◆ **할 일 1**:
아래 본문에서 "self.fc2 = nn.Linear(hidden_sizes[0], hidden_sizes[1])" 부분이 들어 있는 곳부터 시작해 "self.prelu = nn.PReLU()" 부분까지 그대로 다시 쳐 주세요.

◆ **본문**:

In [None]:
import torch
import torch.nn as nn
import torch.optim as optim
import matplotlib.pyplot as plt
import json
import numpy as np
import random
import pandas as pd

from sklearn.model_selection import train_test_split
from torch.utils.data import DataLoader, TensorDataset
from sklearn.model_selection import ParameterGrid
from google.colab import drive

drive.mount('/content/drive')

# 재현 가능성을 위한 시드 고정
RANDOM_SEED = 18
torch.manual_seed(RANDOM_SEED)
torch.cuda.manual_seed(RANDOM_SEED)
np.random.seed(RANDOM_SEED)
random.seed(RANDOM_SEED)
torch.backends.cudnn.deterministic = True
torch.backends.cudnn.benchmark = False

# Dataloader 시드 고정 (아직 사용 x)
'''
generator = torch.Generator()
generator.manual_seed(RANDOM_SEED)

def worker_init_fn(worker_id):
    worker_seed = torch.initial_seed() % 2**32
    np.random.seed(worker_seed)
    random.seed(worker_seed)

# DataLoader(worker_init_fn=worker_init_fn)
'''

# 데이터 경로 설정
train_csv_path = "/content/drive/MyDrive/train.csv"
test_csv_path = "/content/drive/MyDrive/test.csv"
submission_csv_path = '/content/drive/MyDrive/sample_submission.csv'

# 기타 경로 설정 : 저장되는 데이터 이름 등 (model, method 에 맞게 설정)

Mounted at /content/drive


In [None]:
# MLP - 은닉층 5개
# 현재 최고성능 모델 하이퍼파라미터(GS) : {"batch_size": 32, "hidden_sizes": [32, 64, 64, 32, 16], "learning_rate": 0.001}
# Epoch : 93
# 제출 성능 : 0.752
class MLP5Hidden(nn.Module):
    def __init__(self, input_size=11, hidden_sizes=[32, 64, 64, 32, 16], output_size=1):
        super(MLP5Hidden, self).__init__()
        self.fc1 = nn.Linear(input_size, hidden_sizes[0])
        self.fc2 = nn.Linear(hidden_sizes[0], hidden_sizes[1])
        self.fc3 = nn.Linear(hidden_sizes[1], hidden_sizes[2])
        self.fc4 = nn.Linear(hidden_sizes[2], hidden_sizes[3])
        self.fc5 = nn.Linear(hidden_sizes[3], hidden_sizes[4])
        self.fc6 = nn.Linear(hidden_sizes[4], output_size)
        self.prelu = nn.PReLU()

    def forward(self, x):
        x = self.prelu(self.fc1(x))
        x = self.prelu(self.fc2(x))
        x = self.prelu(self.fc3(x))
        x = self.prelu(self.fc4(x))

◆ **데이터 부분**:
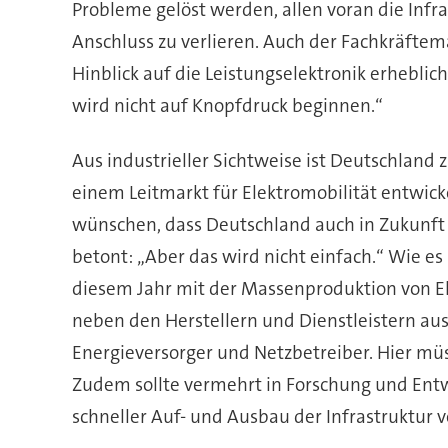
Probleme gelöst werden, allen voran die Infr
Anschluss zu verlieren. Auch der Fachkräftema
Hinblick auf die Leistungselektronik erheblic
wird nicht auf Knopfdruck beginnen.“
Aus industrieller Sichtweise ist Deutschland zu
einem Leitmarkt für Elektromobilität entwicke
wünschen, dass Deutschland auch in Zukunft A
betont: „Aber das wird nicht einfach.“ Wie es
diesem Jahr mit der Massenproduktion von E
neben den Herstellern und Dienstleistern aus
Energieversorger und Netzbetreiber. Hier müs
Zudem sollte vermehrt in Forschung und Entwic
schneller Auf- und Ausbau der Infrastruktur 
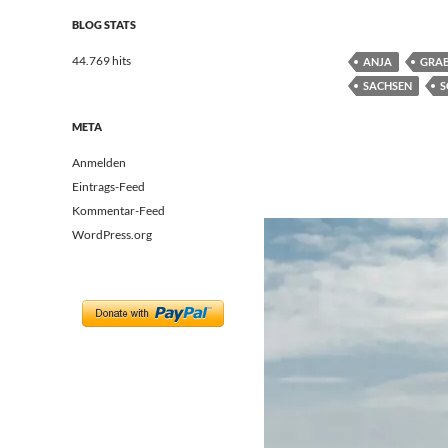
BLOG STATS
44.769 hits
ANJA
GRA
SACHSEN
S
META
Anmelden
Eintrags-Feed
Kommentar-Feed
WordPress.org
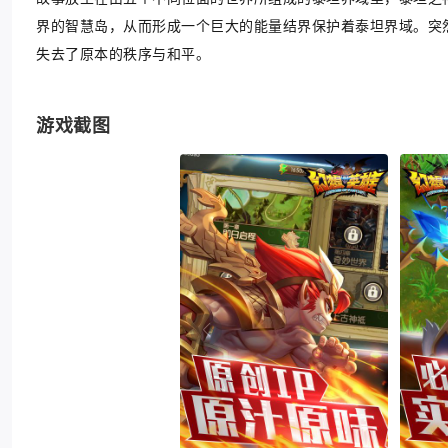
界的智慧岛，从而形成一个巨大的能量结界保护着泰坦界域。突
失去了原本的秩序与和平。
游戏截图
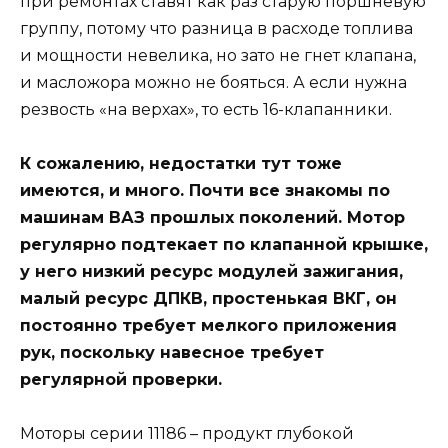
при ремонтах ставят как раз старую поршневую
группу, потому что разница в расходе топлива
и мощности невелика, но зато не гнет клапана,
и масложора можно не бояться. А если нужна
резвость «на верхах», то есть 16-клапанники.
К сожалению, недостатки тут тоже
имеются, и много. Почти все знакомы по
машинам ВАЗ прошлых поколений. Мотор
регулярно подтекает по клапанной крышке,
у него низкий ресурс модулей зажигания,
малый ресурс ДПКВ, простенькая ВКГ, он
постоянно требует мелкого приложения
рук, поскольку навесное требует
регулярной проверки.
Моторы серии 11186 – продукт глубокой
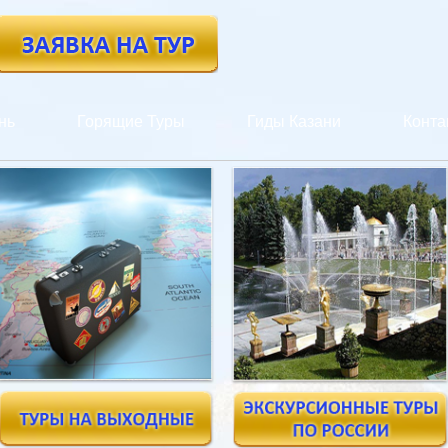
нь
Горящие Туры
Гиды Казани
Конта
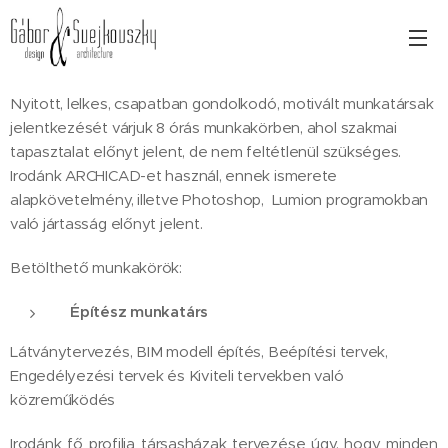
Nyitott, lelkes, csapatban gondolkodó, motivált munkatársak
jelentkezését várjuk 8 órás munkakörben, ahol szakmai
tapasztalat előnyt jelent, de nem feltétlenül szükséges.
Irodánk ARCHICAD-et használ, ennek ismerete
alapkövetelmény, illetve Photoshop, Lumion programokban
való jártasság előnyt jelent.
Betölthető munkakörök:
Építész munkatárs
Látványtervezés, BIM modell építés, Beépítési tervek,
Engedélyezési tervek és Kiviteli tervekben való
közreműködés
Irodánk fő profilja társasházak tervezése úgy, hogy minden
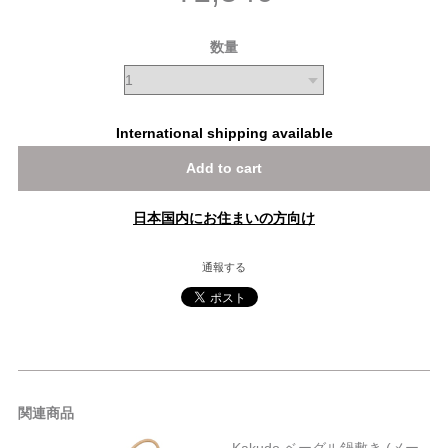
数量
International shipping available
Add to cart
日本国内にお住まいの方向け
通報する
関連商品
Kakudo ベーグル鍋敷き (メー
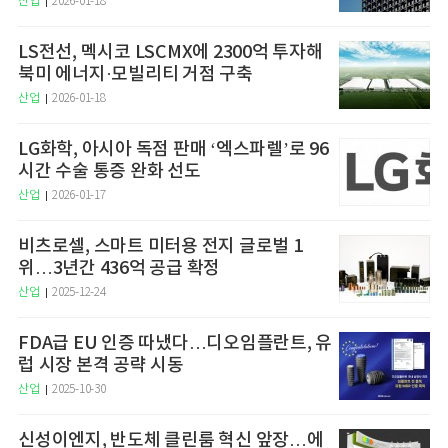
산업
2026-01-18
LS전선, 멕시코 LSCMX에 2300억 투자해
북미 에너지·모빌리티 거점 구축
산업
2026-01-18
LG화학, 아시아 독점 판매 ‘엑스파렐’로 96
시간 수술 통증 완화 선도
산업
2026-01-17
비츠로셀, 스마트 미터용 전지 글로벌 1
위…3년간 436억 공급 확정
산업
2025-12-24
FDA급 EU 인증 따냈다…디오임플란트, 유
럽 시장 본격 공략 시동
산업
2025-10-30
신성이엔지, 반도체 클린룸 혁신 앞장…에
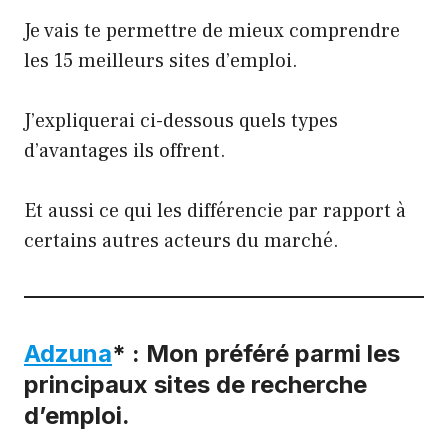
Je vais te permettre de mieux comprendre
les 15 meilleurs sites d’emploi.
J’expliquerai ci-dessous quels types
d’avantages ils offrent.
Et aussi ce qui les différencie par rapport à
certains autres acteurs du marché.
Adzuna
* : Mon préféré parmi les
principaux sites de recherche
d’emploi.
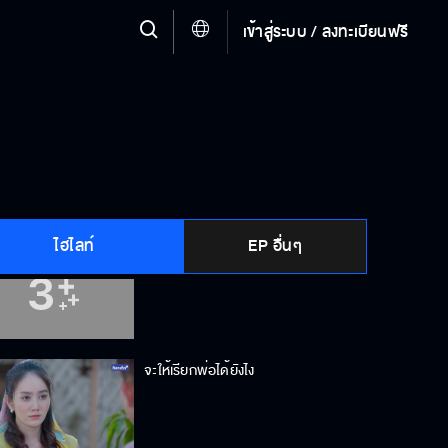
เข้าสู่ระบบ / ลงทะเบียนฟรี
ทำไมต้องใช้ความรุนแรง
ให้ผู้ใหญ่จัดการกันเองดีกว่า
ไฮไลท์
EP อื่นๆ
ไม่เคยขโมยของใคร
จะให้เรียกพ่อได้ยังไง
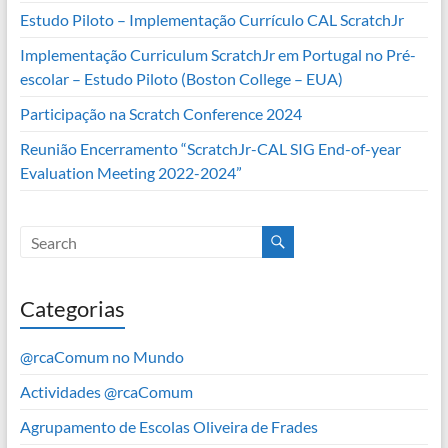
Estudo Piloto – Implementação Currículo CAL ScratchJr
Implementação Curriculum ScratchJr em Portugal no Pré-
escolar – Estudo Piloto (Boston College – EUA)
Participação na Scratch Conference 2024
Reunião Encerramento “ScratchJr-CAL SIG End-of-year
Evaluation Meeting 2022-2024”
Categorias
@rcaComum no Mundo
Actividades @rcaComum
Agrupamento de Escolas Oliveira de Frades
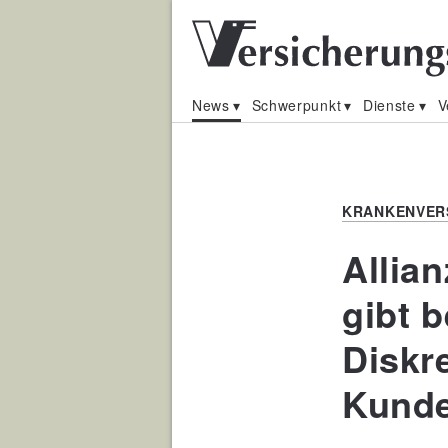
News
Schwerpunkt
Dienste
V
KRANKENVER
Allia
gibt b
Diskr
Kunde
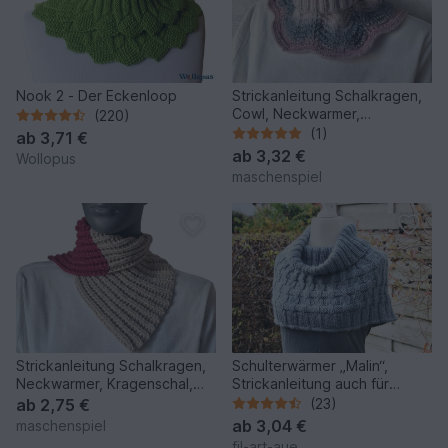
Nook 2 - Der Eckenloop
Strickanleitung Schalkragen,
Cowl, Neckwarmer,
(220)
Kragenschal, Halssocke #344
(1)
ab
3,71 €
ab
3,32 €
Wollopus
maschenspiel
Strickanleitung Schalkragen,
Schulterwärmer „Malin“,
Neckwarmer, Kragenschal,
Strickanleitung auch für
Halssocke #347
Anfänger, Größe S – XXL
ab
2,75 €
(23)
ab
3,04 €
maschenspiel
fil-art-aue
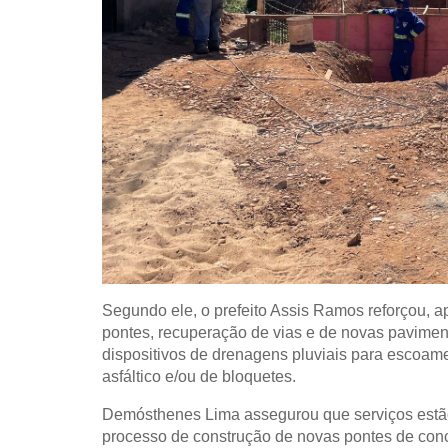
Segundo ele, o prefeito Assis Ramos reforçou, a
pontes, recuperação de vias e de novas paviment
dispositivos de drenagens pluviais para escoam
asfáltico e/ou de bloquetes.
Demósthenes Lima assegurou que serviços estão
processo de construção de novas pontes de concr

◆ **할 일 2**:
위 데이터 부분에서 "Segundo ele, o" 문구가 있는 행부터 마지막 행까지만 다시 적되, "pontes" 표현을 "viadutos" 표현으로 바꾸고 나머지는 하나도 건드리지 마세요.

◆ **예상 결과 1**:
self.fc2 = nn.Linear(hidden_sizes[0], hidden_sizes[1])
        self.fc3 = nn.Linear(hidden_sizes[1], hidden_sizes[2])
        self.fc4 = nn.Linear(hidden_sizes[2], hidden_sizes[3])
        self.fc5 = nn.Linear(hidden_sizes[3], hidden_sizes[4])
        self.fc6 = nn.Linear(hidden_sizes[4], output_size)
        self.prelu = nn.PReLU()

◆ **예상 결과 2**:
Segundo ele, o prefeito Assis Ramos reforçou, a
viadutos, recuperação de vias e de novas paviment
dispositivos de drenagens pluviais para escoam
asfáltico e/ou de bloquetes.
Demósthenes Lima assegurou que serviços estão
processo de construção de novas viadutos de concr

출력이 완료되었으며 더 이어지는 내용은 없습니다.